Fijémonos, para entender más claramente la naturaleza monstruosa e inhumana de la filantropía, en la epístola de San Pablo a Filemón. Allí se nos cuenta la historia de un esclavo fugitivo (el equivalente a un inmigrante ilegal de nuestros días) que acude a Pablo, a la sazón anciano y prisionero en Roma, en demanda de ayuda. Si Pablo hubiese sido un filántropo, no habría estado en la cárcel sino regentando una fundación; y de inmediato habría escrito una carta al emperador, solicitando que se abolieran las leyes a favor de la esclavitud y en contra de los fugitivos, a los que habría exigido que se les permitiera circular libremente a través de las fronteras; a continuación, Pablo habría escrito a Filemón (al filántropo le molan los envíos masivos y los retuiteos), exigiéndole que manumitiese a Onésimo. Pero observemos que Pablo hace exactamente lo contrario: en primer lugar, convierte y bautiza al esclavo Onésimo (por eso escribe que es un «hijo al que ha engendrado en la prisión»); y, una vez bautizado, se lo envía a su amo Filemón, pidiéndole que lo reciba como a un hermano en Cristo. No le dice que lo manumita, ni que monte la ONG Filemona dedicada al asilo de fugitivos, ni que organice manifestaciones ante el palacio del emperador, reclamando la abolición de la esclavitud, ni parecidas soplapolleces. Como no era filántropo, Pablo mira primero por la salvación del alma de Onésimo; y, después, se preocupa por la salvación de su cuerpo concreto, encomendándolo a quien sabe que lo acogerá como a un hermano.
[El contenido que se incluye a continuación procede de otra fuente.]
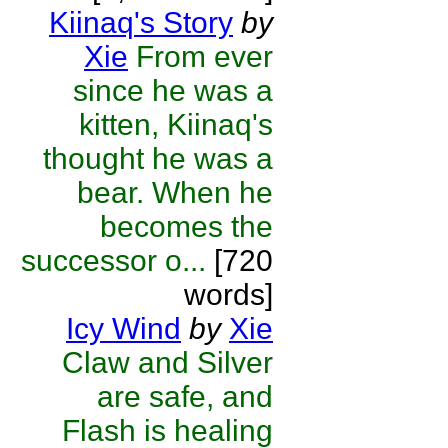
Kiinaq's Story
by
Xie
From ever
since he was a
kitten, Kiinaq's
thought he was a
bear. When he
becomes the
successor o...
[720
words]
Icy Wind
by
Xie
Claw and Silver
are safe, and
Flash is healing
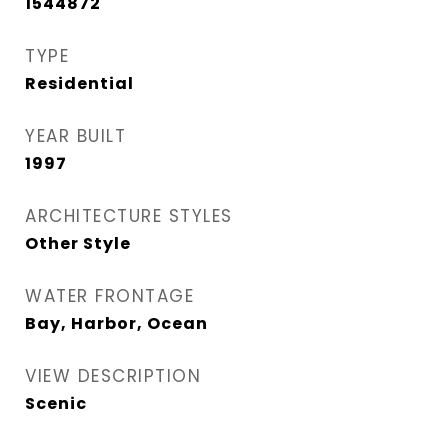
1544872
TYPE
Residential
YEAR BUILT
1997
ARCHITECTURE STYLES
Other Style
WATER FRONTAGE
Bay, Harbor, Ocean
VIEW DESCRIPTION
Scenic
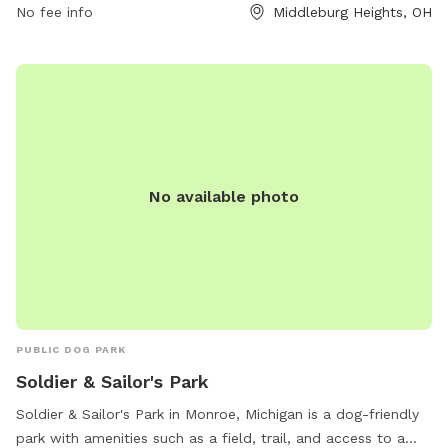
No fee info
Middleburg Heights, OH
information, visit their website at
https://www.cleveland.com/community/2022/07/delighted-
dogs-bring-paws-to-the-cause-at-new-tri-city-bark-
park.html.
No available photo
PUBLIC DOG PARK
Soldier & Sailor's Park
Soldier & Sailor's Park in Monroe, Michigan is a dog-friendly
park with amenities such as a field, trail, and access to a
El filántropo impediría que Onésimo fuese bautizado (¡para preservar su libertad religiosa, oiga!) y no cejaría en su activismo hasta conseguir la abolición de la esclavitud y de las leyes contra los fugitivos (o ilegales). Y Onésimo, entretanto, iría languideciendo en trabajos chungos hasta perecer de hambre, o se dedicaría a la delincuencia para sobrevivir, porque ningún filántropo lo acogería como a un hermano. Salvo que tuviese la suerte ¡albricias! de tropezarse en su camino hacia la inanición o el crimen con cierta periodista de progreso que según confesó en entrevista famosa a Marine Le Pen acoge inmigrantes en su casa. El filántropo, además de desencarnado y hereje, es un hipocritón con una jeta de feldespato.